● **Page text**
════════════════

Seems to me...once the pup figures out...greater enjoyment occurs after releasing a play object....the more willing/quickly they release the item...same could be said for...once they figure out there's less of a hassle/consequence the sooner they release the item...the fun begins again. I suppose it depends on the nature of your dog...and which of you is making the rules of the "game"....either way....it's gotta be "fun" for the dog....and keep away isn't an option...at least for me.

SuperG


----------



## Femfa (May 29, 2016)

You could always go back to basics and do it as you might a puppy - go to a hallway or corner in the house where the only way to walk away with the ball is back to you, then either use two balls or have her drop it and toss it again until she realizes the benefit of it. My one rescue back home didn't learn how to play fetch properly until he was about 6 because he just didn't understand it. He got the grasp of it using the hallway method and now he loves to play it and drop it at your feet.


----------



## SamsontheGSD (Dec 23, 2016)

We taught ours by grabbing the ball (at this point it is a tug game), giving the command "aus", and gently tickling his ear hair at the same time with the other hand. They always release ehen the ear is tickled. Then praise. Pretty wuickly they release without the ear and without you putting your hand on the ball.


----------



## BOSKY (May 14, 2016)

I just stumbled onto this and it's worked to a degree. I'd like to add my comment to this thread as I have a question too that fits in here. 

He loves to retrieve but wouldn't give the ball back once he brought it to me. So I started playing with two balls and when he brought the first one to me I'd ask him to drop it. When he did, I threw the second ball. This eventually lead to him dropping the ball right as he reached me without waiting for the command. I refused to throw the ball when he did this and instructed him to sit, put the ball back in his mouth, then asked him to drop it. When he did, I threw the second ball. 

The only problem I'm having now is needing two things. For example, he won't drop something unless he has a reward. Any suggestions on how to fix this? When I have a reward, he will drop anything. But if I just need him to drop something, say another dogs toy, a stick, etc... he won't drop it unless I have something else to give him. 

Thanks folks!


----------

════════════════

● **Data**
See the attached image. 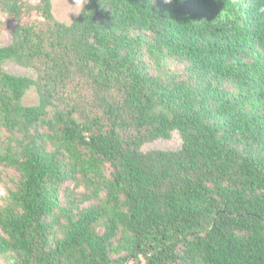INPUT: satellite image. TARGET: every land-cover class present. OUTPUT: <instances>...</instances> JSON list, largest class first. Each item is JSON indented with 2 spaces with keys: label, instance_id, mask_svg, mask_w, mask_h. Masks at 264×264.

════════════════

● **Objective**
In the forum thread about teaching a dog to let go of a ball, what command did SamsontheGSD give while grabbing the ball?

● **Right answer**
"Aus"